The rest of the layout is transparent. Dozens of conference rooms, most enough for no more than six to eight people, are encased in glass, the majority within eyeshot of the cranes and spec building happening all around them. It creates an air of activity, complemented by the gallery-quality art. It’s all linked by a wide, spiraling staircase, made of white oak and steel. And like most other modern workplaces, cords aren’t always necessary. Laptops travel freely from room to room and connect to Bluetooth conferencing services, allowing employees in the Dallas office to connect with their counterparts in Mexico City.

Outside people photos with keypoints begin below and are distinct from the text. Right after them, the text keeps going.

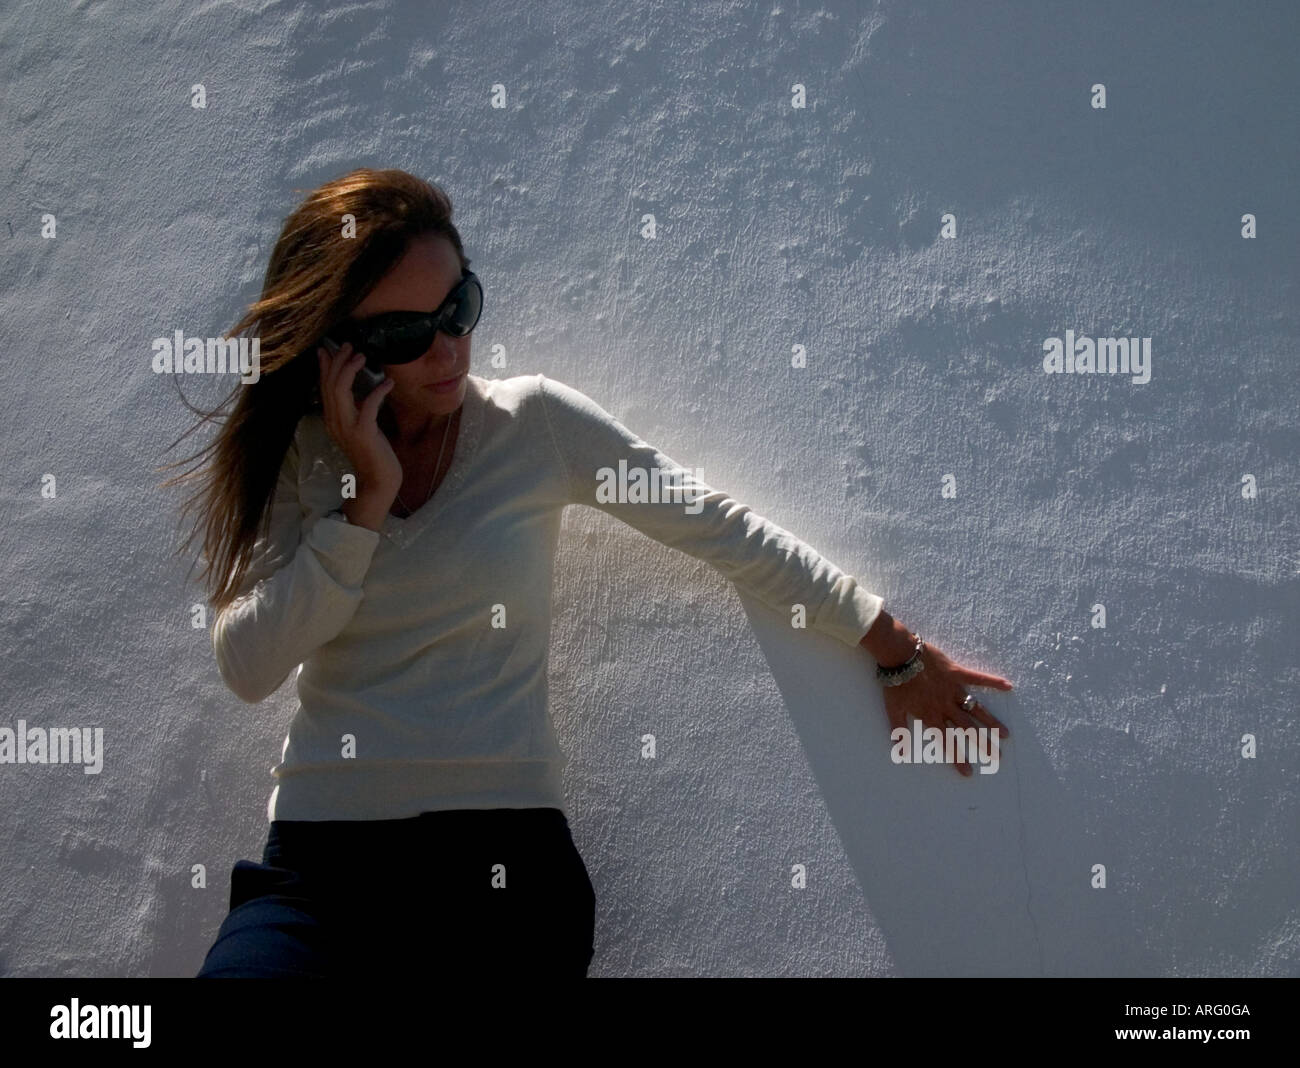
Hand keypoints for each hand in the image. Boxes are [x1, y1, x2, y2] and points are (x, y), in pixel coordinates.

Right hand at [316, 341, 402, 493]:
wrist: (378, 481)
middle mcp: (334, 421)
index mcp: (332, 419)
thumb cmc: (373, 452)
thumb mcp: (361, 426)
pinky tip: (388, 383)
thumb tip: (358, 388)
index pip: (323, 387)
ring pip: (340, 390)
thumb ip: (356, 408)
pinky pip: (368, 406)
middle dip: (338, 361)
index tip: (329, 348)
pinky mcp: (364, 433)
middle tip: (349, 345)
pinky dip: (378, 391)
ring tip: (362, 356)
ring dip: (351, 370)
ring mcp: (347, 427)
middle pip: (330, 384)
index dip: (325, 366)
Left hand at [881, 640, 1011, 776]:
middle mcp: (945, 706)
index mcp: (931, 716)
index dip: (958, 758)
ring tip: (1005, 734)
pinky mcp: (956, 673)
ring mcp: (953, 690)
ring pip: (975, 709)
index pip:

There must be adequate room, too, for information technology systems. According to a survey of more than 1,000 IT executives by global telecom firm Tata Communications, 69 percent said cloud technology increased productivity. Sixty-five percent gave employees better access to data, and 63 percent said it cut costs.

“Every company is becoming a technology company, so you have to think that way as you build new space or as you configure new space,” says Lubin of HKS. “It’s that backbone stuff, and it costs money. It’s not cheap.” Adds the firm’s Hinojosa: “It’s oftentimes half the budget.”

All this is done to provide an ease of comfort for the worker. From technology to layout to amenities, the workplace should make their actions more efficient. Staffers who work outside the office can continue to do so and have a desk for when they’re needed in-house. The collaborative open concept remains, but there are hideaways for private, head-down work. And, to cut down on hearing your neighbor, white noise is pumped in to drown out impertinent conversation. The coffee is fancier, the art is unique to the client, and the small touches that highlight the company itself are found in the architecture—subtle enhancements that highlight the brand without bludgeoning you with its name. Ideally, this creates a level of comfort that becomes an extension of the employee. Where you go to work starts to feel, almost subconsciously, like just another place in your day.

“Whether it’s a law firm or any company, your space can be empowering,” says Holland O’Neil, Gardere’s board chair. “Don’t underestimate the power of a space and the aesthetics and what it can do to your workforce. I’m living a dramatic change.”